READING PASSAGE:
A tool for extracting structured data from unstructured documents. Designed around the Unix philosophy of building simple, modular programs that can be easily connected together to perform more complex tasks.
Installation
# TBA
Usage
extract supports two modes of operation: extract and infer. The extract mode is used to extract structured data from unstructured documents, while the infer mode is used to infer the structure of a document as a JSON schema, which can then be used to extract structured data from similar documents.
The extract mode is used to extract structured data from unstructured documents. It takes a document and a JSON schema as input, and outputs the structured data extracted from the document.
extract run --schema <schema> <document>
It also supports reading the document from stdin:
cat <document> | extract run --schema <schema>
curl -s https://somewebsite.com | extract run --schema <schema>
And writing the structured data to stdout:
extract run --schema <schema> <document> > structured_data.json
extract run --schema <schema> <document> | jq ".data"
Infer
The infer mode is used to infer the structure of a document as a JSON schema. It takes a document as input, and outputs a JSON schema that describes the structure of the document.
Note: The infer mode is still experimental and may not work as expected. You may need to manually edit the inferred schema to get the desired results.
extract infer <document>
It also supports reading the document from stdin:
cat <document> | extract infer
curl -s https://somewebsite.com | extract infer

SUPPLIED RECORDS:
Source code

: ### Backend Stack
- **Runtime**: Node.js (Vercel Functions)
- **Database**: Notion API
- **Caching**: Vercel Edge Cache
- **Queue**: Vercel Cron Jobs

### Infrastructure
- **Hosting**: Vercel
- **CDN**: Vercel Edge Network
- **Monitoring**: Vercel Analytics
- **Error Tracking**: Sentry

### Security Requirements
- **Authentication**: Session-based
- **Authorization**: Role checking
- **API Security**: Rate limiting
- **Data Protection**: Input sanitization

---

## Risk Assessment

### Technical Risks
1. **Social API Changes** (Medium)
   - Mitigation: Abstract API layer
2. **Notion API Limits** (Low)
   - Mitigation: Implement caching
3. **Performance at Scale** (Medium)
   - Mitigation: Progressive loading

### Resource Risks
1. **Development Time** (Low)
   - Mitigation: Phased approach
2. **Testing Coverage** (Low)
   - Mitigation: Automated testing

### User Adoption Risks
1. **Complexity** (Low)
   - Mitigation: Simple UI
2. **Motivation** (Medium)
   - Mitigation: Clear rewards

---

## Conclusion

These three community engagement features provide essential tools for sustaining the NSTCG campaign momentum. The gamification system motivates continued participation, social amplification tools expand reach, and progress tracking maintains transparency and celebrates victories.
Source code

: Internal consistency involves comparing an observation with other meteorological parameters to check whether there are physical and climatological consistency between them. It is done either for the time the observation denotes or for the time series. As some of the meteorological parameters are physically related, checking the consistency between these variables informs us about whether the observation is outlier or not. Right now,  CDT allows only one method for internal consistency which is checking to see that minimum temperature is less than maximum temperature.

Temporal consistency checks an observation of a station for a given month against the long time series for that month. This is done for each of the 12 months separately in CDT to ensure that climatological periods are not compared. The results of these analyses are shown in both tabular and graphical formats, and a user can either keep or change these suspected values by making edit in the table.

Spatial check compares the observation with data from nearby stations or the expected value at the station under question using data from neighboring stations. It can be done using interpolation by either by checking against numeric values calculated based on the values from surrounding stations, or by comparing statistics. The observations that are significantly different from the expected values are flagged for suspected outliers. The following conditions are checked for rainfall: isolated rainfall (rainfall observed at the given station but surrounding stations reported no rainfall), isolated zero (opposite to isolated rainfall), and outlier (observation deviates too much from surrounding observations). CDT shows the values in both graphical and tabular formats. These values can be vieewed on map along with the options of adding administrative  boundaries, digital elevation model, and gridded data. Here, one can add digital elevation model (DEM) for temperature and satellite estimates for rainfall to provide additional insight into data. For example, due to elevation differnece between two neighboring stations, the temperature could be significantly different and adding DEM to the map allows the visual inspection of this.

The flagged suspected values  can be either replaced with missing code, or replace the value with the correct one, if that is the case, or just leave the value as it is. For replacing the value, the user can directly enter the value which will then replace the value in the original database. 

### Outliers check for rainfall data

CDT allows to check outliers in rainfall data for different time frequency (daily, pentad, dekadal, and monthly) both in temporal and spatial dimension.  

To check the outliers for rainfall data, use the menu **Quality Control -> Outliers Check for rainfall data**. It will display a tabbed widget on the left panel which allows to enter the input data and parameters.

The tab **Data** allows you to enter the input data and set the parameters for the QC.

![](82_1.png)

WORK INSTRUCTIONS: Reproduce word for word the portion of the extract tool documentation starting at "Installation" and ending at "from the document.".

PROBLEM SOLUTION:
Installation
# TBA
Usage
extract supports two modes of operation: extract and infer. The extract mode is used to extract structured data from unstructured documents, while the infer mode is used to infer the structure of a document as a JSON schema, which can then be used to extract structured data from similar documents.
The extract mode is used to extract structured data from unstructured documents. It takes a document and a JSON schema as input, and outputs the structured data extracted from the document.